The 2nd-6th graders were part of Jump Rope for Heart- with donations going to the American Heart Association. The families in our small towns raised nearly $4,000 for this event - well beyond the goal of $2,500.

It's such a great lesson for the kids to raise money for a cause that is not about them, their school, or their direct needs. It is 100% about giving to others- others outside of our community. And that is a value worth celebrating and jumping about. Kudos to Mrs. Fisher who has been the school coordinator of this event for many years- judging by the row of banners streaming along the gym ceiling from years past.

The local Township fund drives are another new thing to me. Our little township only has 90-some people (on a good summer day) and yet every year they pass the hat for a slate of worthy causes- about 20 different organizations from Sister Kenney's Rehab Center to the county's First Responders. I'm always amazed how much so few people can give as the newspaper published the list of donations township by township.

It seems to me that what Big Stone County may lack in rich folks, it makes up for with giving hearts.

Monday, March 8, 2010

Congregations Caring for Creation

Church furnace room in Clinton, MN- ECONAR GeoSource Geothermal Heat Pump

Today I received a Lenten e-mail update from the Evangelical Lutheran Church of America (ELCA) on Climate Justice: Climate Change and Economics.
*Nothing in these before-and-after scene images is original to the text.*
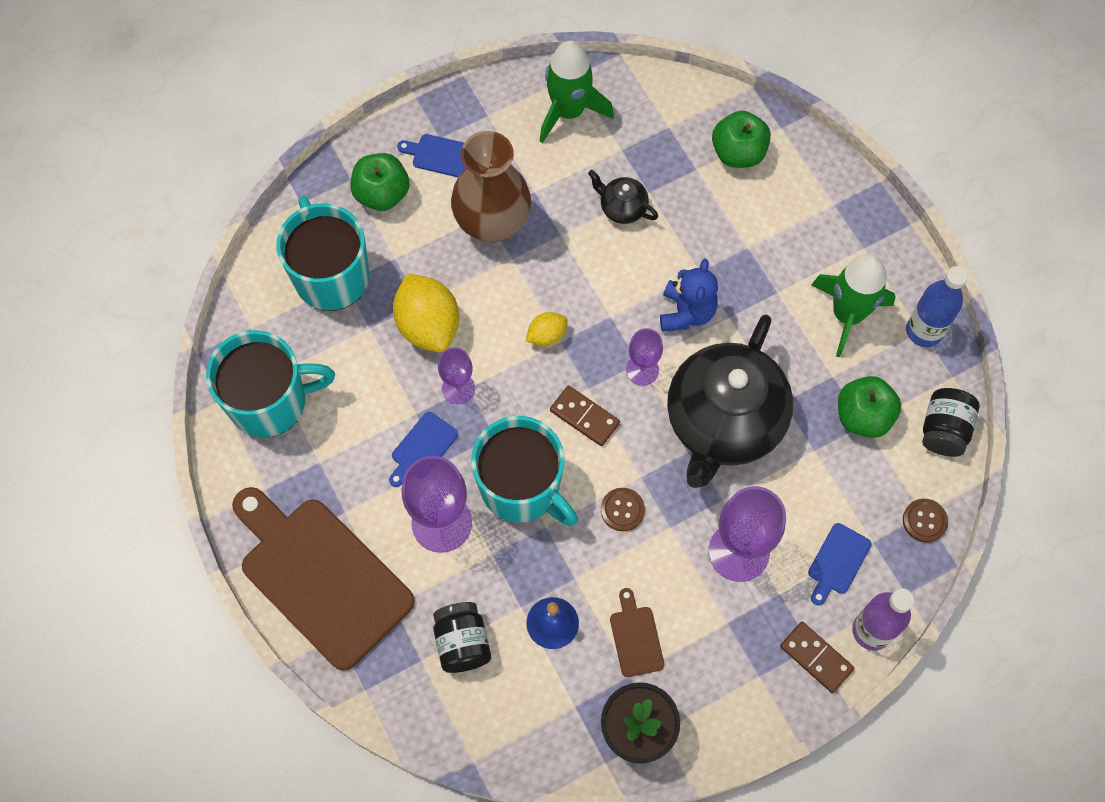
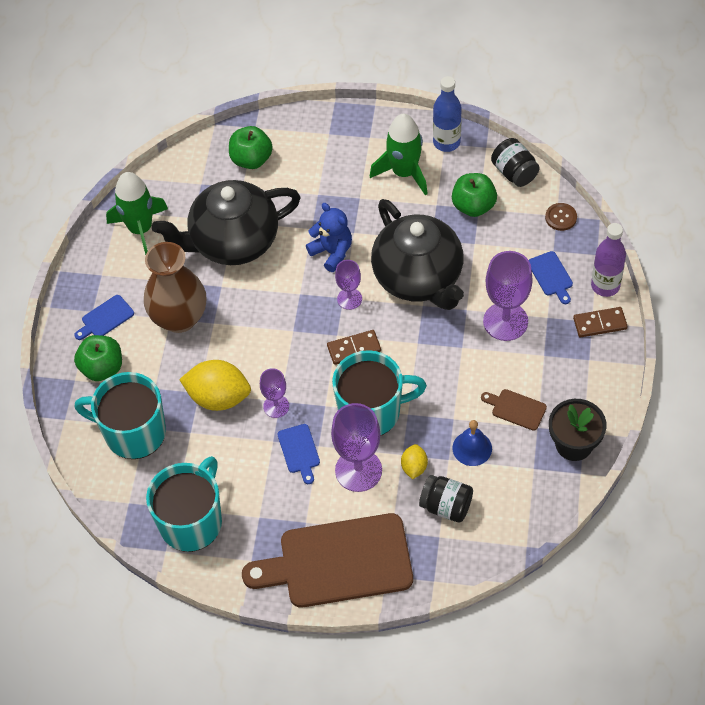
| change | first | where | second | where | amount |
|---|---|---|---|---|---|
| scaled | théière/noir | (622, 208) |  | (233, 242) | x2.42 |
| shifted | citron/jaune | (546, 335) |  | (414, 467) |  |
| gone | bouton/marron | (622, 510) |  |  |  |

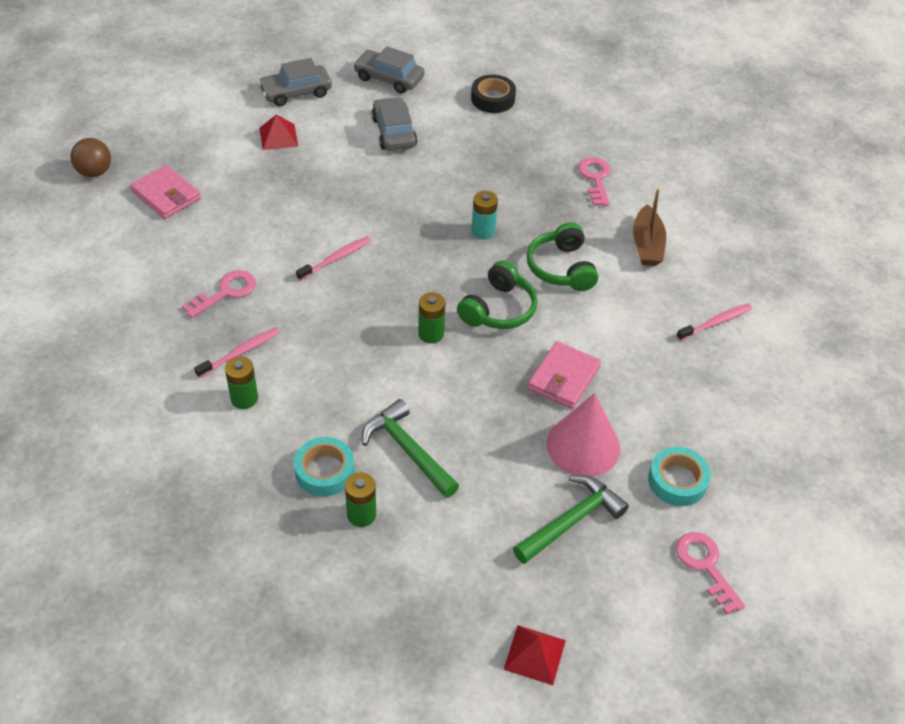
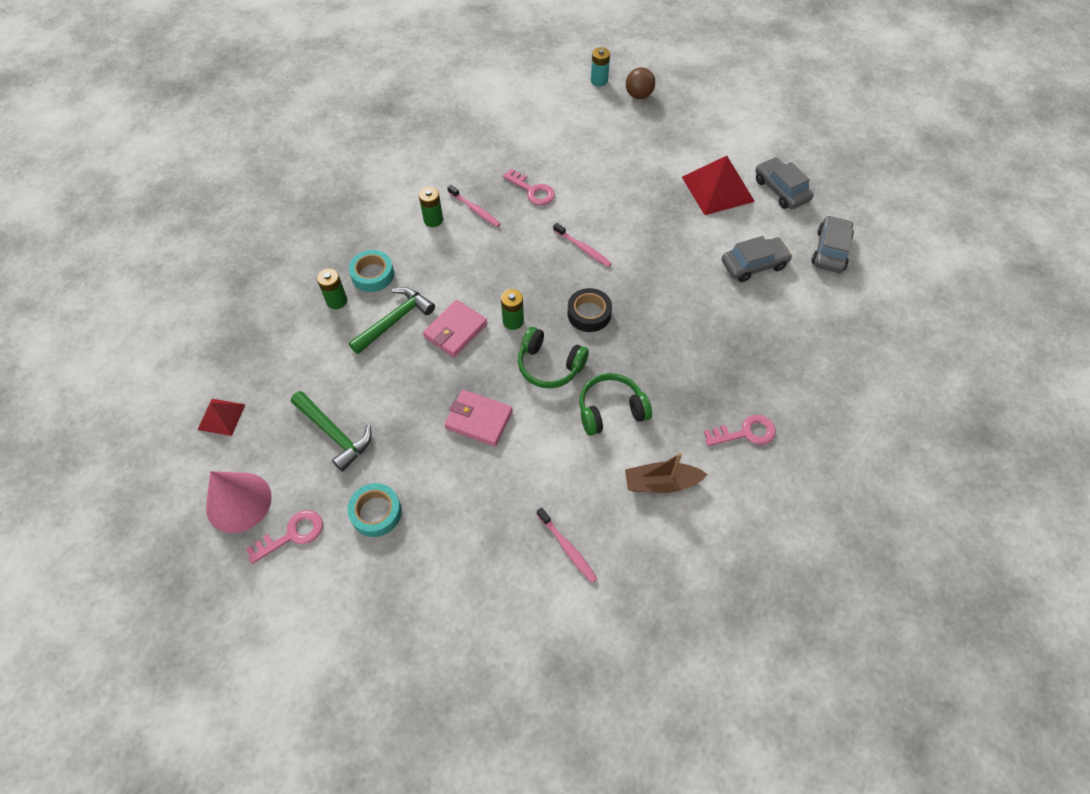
| change | first | where | second | where | amount |
|---|---|---|---|---|---|
| shifted | cône/rose | (583, 446) |  | (238, 502) |  |
| shifted | portefeuille/rose | (166, 195) |  | (455, 330) |  |
| shifted | ruban adhésif/noir | (493, 99) |  | (589, 314) |  |
| shifted | pile/turquoise | (483, 231) |  | (599, 81) |  |
| scaled | pyramide/rouge | (278, 137) |  | (717, 189) | x1.81 |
The article talks about what churches can do to reduce carbon footprints, save energy, etc...

I have zero (0) bragging rights- but am deeply proud to belong to (having stumbled upon) a congregation that, without fanfare, happens to be one of the most environmentally progressive churches I know of. It's in Clinton, Minnesota on the South Dakota border- population 401.

I first fell in love with this church for a small thing- a 2 inch by 5 inch laminated note on the church kitchen refrigerator door. It said:
"It is a Trinity Church policy that NO plastic foam products can be used at church functions. Effective July 11, 1989."
Years before others began calling for an end to styrofoam, this church simply outlawed it. Now granted, it may have been passed by a church council "man" who didn't have to wash the ceramic coffee cups (I washed my first coffee cups yesterday in fact). But, for the two years we've been enjoying the smell, taste and companionship of Trinity Lutheran church coffee and no "Lutheran Brotherhood" styrofoam cups have graced our tables.

What's more, I stumbled upon the row of Geothermal heat pumps in the basement-- installed 10+ years ago when oil was about $8 per barrel and no one was thinking energy conservation. Leadership, foresight, and long term environmental and financial stewardship all tucked away together in a church basement furnace room out on the prairie.

It seems to me a quiet practicality and stewarding of resources that, in fact, make life more pleasant. As a part of creation myself, I appreciate drinking coffee from a real cup on Sunday mornings. Talk about congregations for creation.